3. A connector system in accordance with claim 1 wherein the first and second beams experience torsional loading upon such circumferential movement of said engagement locations about the aperture sidewall.

4. A connector system in accordance with claim 3 wherein each of the first and second beams is resiliently rotated about its respective longitudinal axis by such torsional loading.

5. A connector system in accordance with claim 1 wherein the central axis of the mounting portion of said pin is diametrically displaced relative to the aperture of said mounting member away from said third beam engagement location on the aperture sidewall upon such further insertion of said pin into the aperture of said mounting member.

6. A connector system in accordance with claim 1 wherein the central axis of the mounting portion of said pin is displaced from initial alignment with the central axis of the aperture to a position radially offset therefrom upon such further insertion of said pin into the aperture of said mounting member.

7. A connector system in accordance with claim 6 wherein the central axis of the mounting portion of said pin is displaced along the diameter of the aperture passing through, and in the direction away from, said third beam engagement location on the aperture sidewall.
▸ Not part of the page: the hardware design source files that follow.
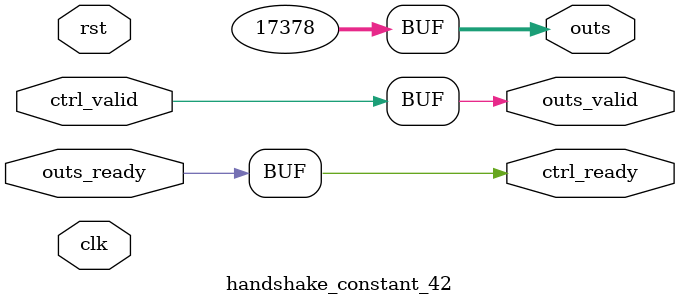
<source format=v>
`timescale 1ns / 1ps
module handshake_constant_42 #(
  parameter DATA_WIDTH = 32  // Default set to 32 bits
) (
  input                       clk,
  input                       rst,
  // Input Channel
  input                       ctrl_valid,
  output                      ctrl_ready,
  // Output Channel
  output [DATA_WIDTH - 1 : 0] outs,
  output                      outs_valid,
  input                       outs_ready
);
  assign outs       = 16'b0100001111100010;
  assign outs_valid = ctrl_valid;
  assign ctrl_ready = outs_ready;

endmodule

</source>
8. An electrical connector system comprising

a mounting member having a circular aperture with an electrically-conductive sidewall; and

a pin for insertion into the aperture of said mounting member having three resilient longitudinally-extending beams radially spaced from one another about a central axis and disposed in a generally triangular array, an arcuate edge surface of each said beam engaging the aperture sidewall at a discrete location thereon, two of said locations initially being diametrically-opposed, the third location being situated midway between said initial diametrically-opposed locations, each of said initially diametrically-opposed locations being displaced, respectively, circumferentially about the aperture sidewall away from said third location upon further insertion of said pin into the aperture.

9. A connector system in accordance with claim 8 wherein the radius of development of each of the arcuate edge surfaces of the beams is equal to or less than the radius of the aperture of said mounting member.